XVII вѣкъ принесъ съ собою много горя и разоренія для средней Европы. Религіозный фанатизмъ возбудилъ жестокія войны, города и деревни разрушались, гибли люди. Германія теряла всѣ духовныя пріобрѣтенія, возрожденія и реформаціи и вновь впадала въ варварство. Отъ недавней бодрой мысли не оставалось слѣда, гуманныя стремленія смѣнились грубымъ разгуломъ разнузданныхъ страстей.

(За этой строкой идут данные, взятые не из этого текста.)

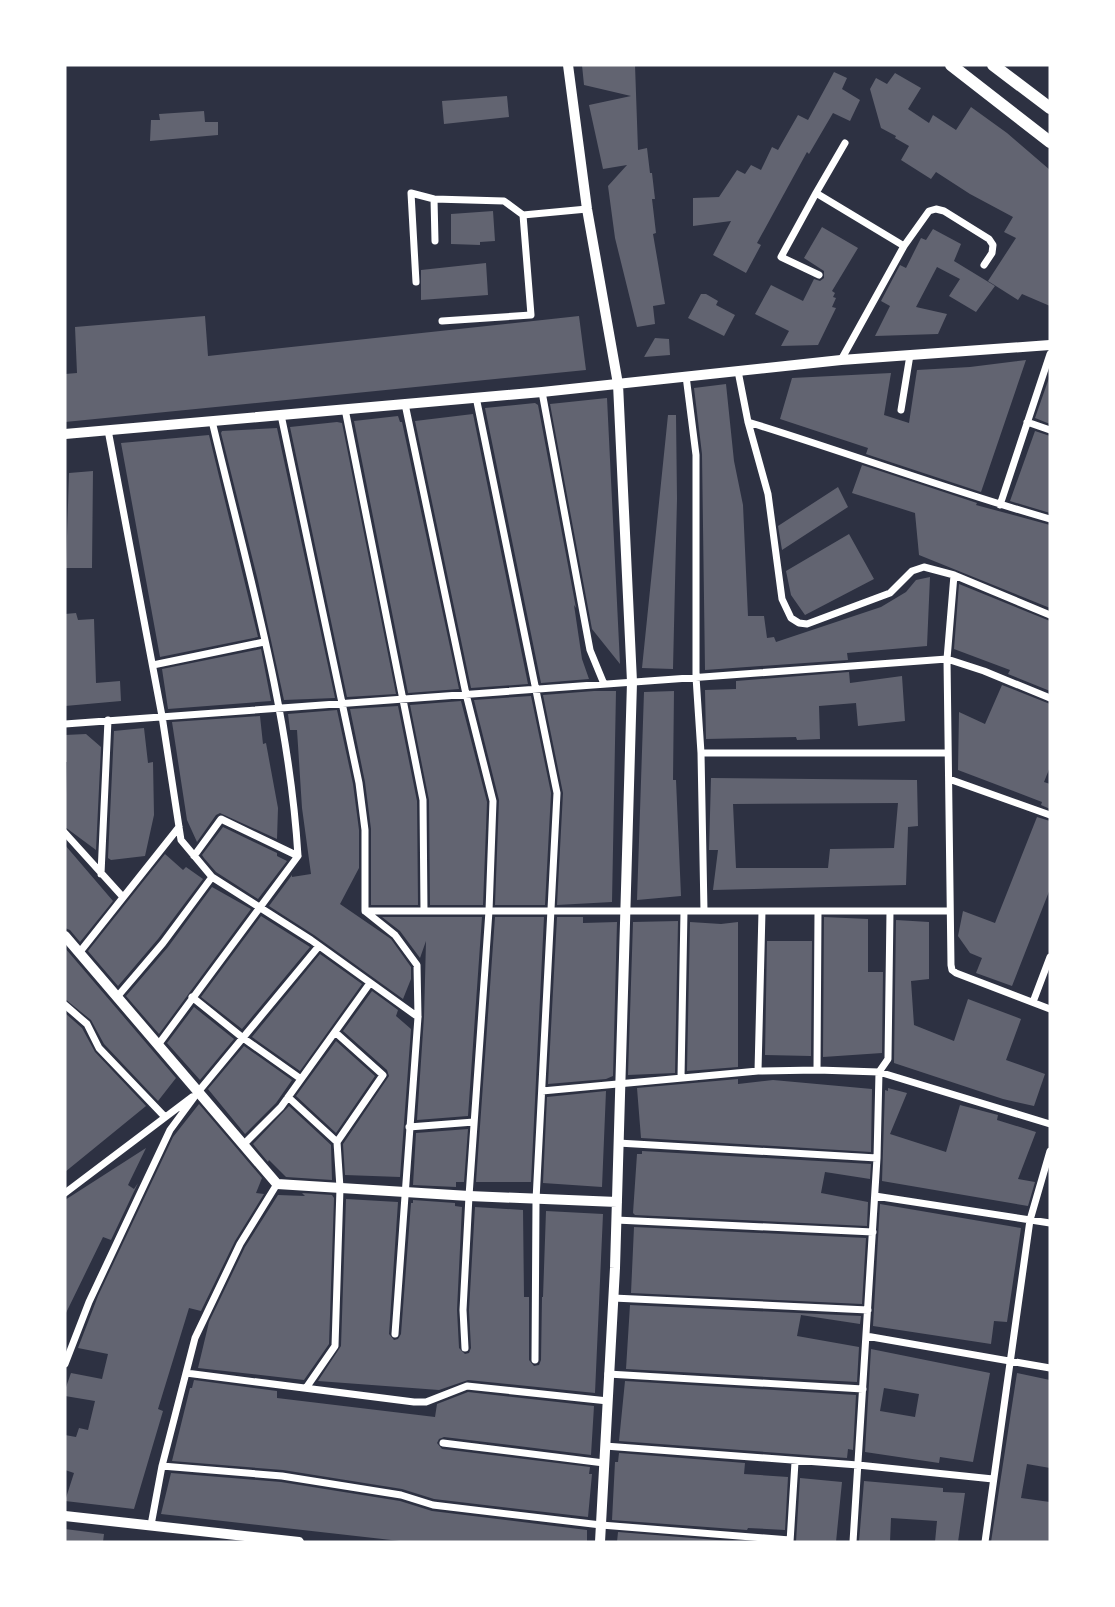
<svg xmlns="http://www.w3.org/2000/svg" width="1115" height="1607" viewBox="0 0 1115 1607" font-family="'Space Grotesk',sans-serif">
<style>
.building{fill:#626471;fill-rule:evenodd}
.lines{fill:none;stroke-linecap:round;stroke-linejoin:round}
.minor{stroke:#fff;stroke-width:7}
.tertiary{stroke:#fff;stroke-width:10}
.secondary{stroke:#fff;stroke-width:12}
</style>
<rect width="100%" height="100%" fill="#2d3142"/>
<path class="building" d="M582,65H635L638,150L647,148L650,173H652L655,199H652L656,233L653,234L665,304L653,306L655,324L637,327L615,238L608,186L627,165L603,169L589,105L631,96L584,85Z
M834,72L847,78L842,89L860,100L850,121L833,113L809,154L807,152L757,243L761,245L746,273L713,255L731,221L693,226V198L719,197L737,170L745,174L751,165L761,170L772,147L778,150L798,115L808,120Z
M895,73L921,88L908,109L929,123L933,115L956,130L971,107L1007,133L1050,170V306L1022,294L1018,300L988,281L1016,238L1004,232L1013,217L970,194L936,172L931,179L901,160L909,146L895,138L896,136L881,128L870,89L876,78L887,84Z
M507,96L509,117L444,124L442,101Z
M204,111L205,122H218V135L150,141L151,120H160L159,114Z
M493,211L495,241L480,242V245L451,244V214Z
M822,227L858,248L832,291L835,293L833,297L836,298L832,307L836,308L818,345L781,346L789,331L755,314L771,285L803,301L814,279L820,281L824,278V271L804,258Z
M933,229L961,244L954,261L995,286L976,312L949,296L960,279L937,267L916,307L947,314L938,334L875,336L890,306L881,301L900,265L906,268L921,238L926,240Z
M486,263L488,295L421,300V270Z
M701,294H706L718,301L716,305L735,315L724,336L688,318Z
M205,316L208,356L579,316L586,370L65,422V374L77,373L75,327Z
M655,338L669,339L670,355L644,357Z
M1026,360L981,492L866,454L868,448L780,419L792,378L891,373L884,415L909,423L917,370L970,367Z
M1049,378H1050V424L1035,418Z
M726,384L734,461L743,505L748,616H764L767,638L774,637L776,642L881,607L906,592L916,580L930,577L927,646L847,653L848,660L705,670L702,454L694,388Z
M607,398L620,664L592,629L550,404Z
M535,403L538,405L576,608L574,605L582,659L589,679L541,683L485,408Z
M473,414L528,684L471,688L415,421Z
M668,415H676L677,499L673,669L642,668Z
M398,416L400,422H402L459,689L408,693L354,421Z
M337,422L342,423L396,694L347,697L290,427Z
M277,428L335,698L284,700L258,581L221,433L222,431Z
M1035,431L1050,436V513L1010,501Z
M209,435L258,637L160,657L121,443Z
M862,465L977,503L976,505L1050,525V608L919,555L915,513L852,493Z
M93,471L92,568H66L69,473Z
M838,487L848,507L782,550L778,526Z
M849,534L874,579L805,615L791,595L786,571Z
M959,584L1050,621V691L1008,674L1010,670L954,649Z
M76,613L78,620L94,619L96,683L120,681L121,701L65,706V614Z
M261,649L271,701L168,709L162,669Z
M849,672L850,683L902,676L905,721L858,726L856,703L819,706L820,739L797,740L796,737L706,739L705,690L736,689V681Z
M1002,685L1050,704V767L1044,782L1050,784V809L1041,805L1042,802L958,770L959,712L985,724Z
M594,691H616L612,902L557,905L563,793L543,695Z
M674,691L673,780H676L681,896L637,900L644,692Z
M531,696L551,793L545,905H495L499,800L474,700Z
M461,701L487,802L483,905H430L429,800L410,705Z
M398,706L417,801L418,905H371V829L365,782L350,709Z
M337,710L353,784L359,830V868L340,904L391,939L411,967V979L403,999L314,935L269,906L292,875V877L311,874L302,808L297,730H290L288,714Z
M260,716L263,744L266,743L278,808L277,839L220,813L216,815L197,842L187,820L172,722Z
M144,728L148,763L153,762L154,815L145,856L111,860L108,858L114,731Z
M86,734L101,747L96,850L65,827L67,762H65V735Z
M711,778L917,780L918,826L908,827L906,885L713,890L718,850H709ZM898,803L894,848L830,849L828,868H736L733,804Z
M1037,817L1050,821V889L1012,986L976,973L982,958L970,953L958,936L963,911L995,923Z
M223,827L277,853V856L287,861L258,899L216,872L204,858L202,855Z
M65,845L113,901L80,942L70,930L65,928Z
M165,854L183,870L186,867L203,879L158,939L118,986L88,951Z
M212,887L251,909L159,1034L126,996L168,947Z
M261,916L310,947L242,1029L201,997Z
M382,917H482L468,1116L417,1120L424,1017L426,941L420,958L400,931Z
M495,917H544L531,1182H476Z
M557,917H583V923L617,922L613,1076L606,1079L548,1084Z
M824,917L868,919V972H883L882,1053L823,1057Z
M896,920L929,922V979L911,981L914,1025L954,1041L968,999L1021,1019L1006,1060L1045,1074L1034,1106L1003,1099L894,1063Z
M678,921L675,1073L628,1075L633,922Z
M690,922L721,924L738,922V1067L687,1071Z
M767,941H812L811,1056L765,1055Z
M65,948L176,1078L158,1101L104,1044L91,1020L65,999Z
M320,954L362,984L300,1071L252,1037Z
M372,991L398,1010L396,1016L411,1029L400,1177L345,1175L343,1144L389,1076L387,1070L343,1031Z
M194,1007L234,1039L200,1080L167,1043Z
M65,1013L82,1028L95,1052L146,1106L65,1172Z
M336,1041L375,1076L336,1133L296,1096Z
M244,1046L292,1080L276,1103L245,1134L208,1089Z
M738,1079V1084L773,1080L872,1089L871,1152L641,1138L637,1088Z
M888,1088L907,1093L890,1134L946,1152L960,1105L998,1115L997,1120L1036,1132L1018,1179L1035,1182L1028,1206L882,1181L885,1090L888,1091Z
M606,1091L602,1187L543,1183L547,1097Z
M199,1104L262,1178L256,1193L264,1194L235,1241L201,1311L189,1308L158,1409L163,1411L134,1509L65,1501L74,1473L65,1470V1435L76,1437L79,1428L88,1430L95,1401L65,1396V1390L71,1373L102,1379L108,1354L78,1348L98,1296L173,1137Z
M289,1106L331,1145L332,1180L286,1177L269,1160L268,1162L253,1144Z
M468,1129L464,1182H456V1187L413,1185L416,1133Z
M146,1148L128,1185L134,1189L138,1183L111,1240L103,1237L65,1315V1200Z
M642,1151L871,1164L870,1179L825,1172L821,1193L868,1202L867,1226L635,1215L633,1213L637,1154H642Z
M302,1193L332,1195L334,1198L329,1344L304,1380L198,1368L209,1322L245,1247L278,1195L305,1196Z
M346,1199L398,1202L389,1334L394,1340L398,1339L401,1334L411,1203H413V1200L455,1203V1206L462,1207L457,1310L459,1348L465,1354L469,1353L471,1348L469,1310L475,1207L523,1210L524,1297H529V1360L534,1366L539,1365L541,1360L542,1297H543L546,1211L603,1214L595,1393L468,1380L439,1390L318,1381L341,1346Z
M880,1204L1021,1228L1007,1322L994,1321L991,1344L873,1326Z
M634,1227L866,1238L862,1304L631,1293Z
M630,1305L861,1316L860,1324L801,1315L797,1336L859,1347L857,1382L626,1369Z
M871,1349L990,1373L973,1462L940,1457L939,1463L865,1452ZM884,1388L919,1394L915,1417L880,1411Z
M1017,1373L1050,1380V1468L1027,1464L1021,1498L1050,1502V1542H991Z
M194,1380L277,1391V1398L435,1417L437,1404L468,1392L594,1406L591,1455L444,1437L439,1439L437,1443L442,1449L590,1467L589,1474H592L588,1517L434,1499L402,1489L283,1470L172,1461L190,1388H192Z
M625,1381L856,1395L853,1450L848,1449L847,1458L619,1441Z
M619,1453L745,1463L744,1474L788,1477L785,1530L748,1528L747,1530L612,1520L615,1462H618Z
M171,1473L281,1482L400,1501L432,1511L587,1530V1542H409L161,1514Z
M800,1478L842,1482L836,1542H796Z
M864,1481L943,1488V1492L965,1493L958,1542H935L937,1521L891,1518L890,1542H859Z
M65,1529L104,1534L103,1542H65Z
M618,1532L741,1542H617Z"/>
<g class="lines">
<path class="minor" d="M816,193L845,143
M434,199L435,241
M819,275L781,257L816,193L904,246
M416,282L411,193L434,199L504,201L523,215
M442,321L531,315L523,215L587,209
M841,360L904,246L929,211L936,209L944,211L989,239L993,245L992,253L984,265
M738,371L748,422L768,494L782,599L791,618L799,623L807,624L890,593L912,571L924,567L954,575L1050,615
M686,376L696,455V677L701,753L704,911
M542,392L590,650L604,684
M476,397L557,793L536,1200L535,1360
M405,404L466,694L493,801L489,911L469,1196L463,1310L465,1348
M345,409L423,800L424,911
M901,410L910,355
M281,415L359,783L365,830V911L395,935L417,965L418,1017L395,1334
M748,422C849,453 948,490 1050,519
M1027,422L1050,430
M108,430L162,716L181,840L212,877L311,940L418,1017
M1000,505L1050,354
M954,575L947,659L951,965L952,970L956,973L1050,1009
M153,665L264,642
M65,724L947,659L984,671L1050,698
M701,753H948
M949,779L1050,815
M65,833L122,896
M194,856L221,819L298,856
M101,874L108,720
M365,911H949
M79,953L179,827
M117,997L163,943L212,877
M192,997L243,1038L301,1079
M1033,1002L1050,957
M65,1005L87,1024L99,1048L165,1117
M158,1045L298,856C289,708 246,565 212,421
M817,1070L818,911
M758,1071L762,911
M681,1078L684,911
M542,1091L758,1071L817,1070L879,1072L1050,1124
M288,1097L337,1142L383,1075L335,1032
M409,1127L474,1122
M618,1143L877,1158
M243,1145L281,1107L370,983
M65,1193L192,1097
M875,1196L1050,1223
M616,1220L873,1232
M613,1298L868,1310
M866,1336L1050,1368
M65,1364L89,1302L170,1130L198,1092L319,946
M186,1373L414,1402H426L467,1386L608,1401
M608,1374L863,1389
M306,1388L335,1346L340,1188L337,1142
M443,1443L604,1463
M605,1446L858,1465L993,1479
M162,1466L282,1476L401,1495L433,1505L601,1525L790,1540
M151,1525L162,1466L195,1338L240,1244L277,1184
M790,1542L795,1462
M853,1542L877,1158L879,1072L888,1059L890,911
M985,1542L1030,1220L1050,1151"/>
<path class="tertiary" d="M568,65L587,209L618,384L632,682L615,1268L600,1542
M65,434L542,392L841,360L1050,345
M65,936L277,1184L469,1196L617,1202
M65,1516L299,1542"/>
<path class="secondary" d="M951,65L1050,142
M993,65L1050,108"/>
</g>
<rect width="1115" height="1607" fill="none" stroke="#ffffff" stroke-width="133"/>
</svg>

На мѣсто живой заботы о человѣкѣ, объ его умственномъ и нравственномъ воспитаніи, началась безпощадная рѣзня между католиками и протестантами.
Но въ глубинѣ общества продолжало теплиться стремленіе къ знаніямъ и къ справедливости въ жизни личной и общественной. Нѣмецкія войска опустошали Богемію. Въ теченіе многихъ и многихъ лѣтъ чешскій народъ мужественно отстаивалъ свою религіозную свободу, свою духовную самостоятельность. Но казалось, что грубая сила одержала, наконецъ, верхъ, что на вѣки утрачены всѣ высокія надежды лучшихъ людей этого даровитаго славянскаго народа. Исторія показала, однако, что истинныя идеи не умираютъ, и разоренная, истерзанная Богемія дала Германіи, а черезъ нее и всему міру, великаго педагога, сочиненія и личная дѣятельность котораго могущественно содѣйствовали новому и на этотъ разъ окончательному возрожденію науки и философской мысли.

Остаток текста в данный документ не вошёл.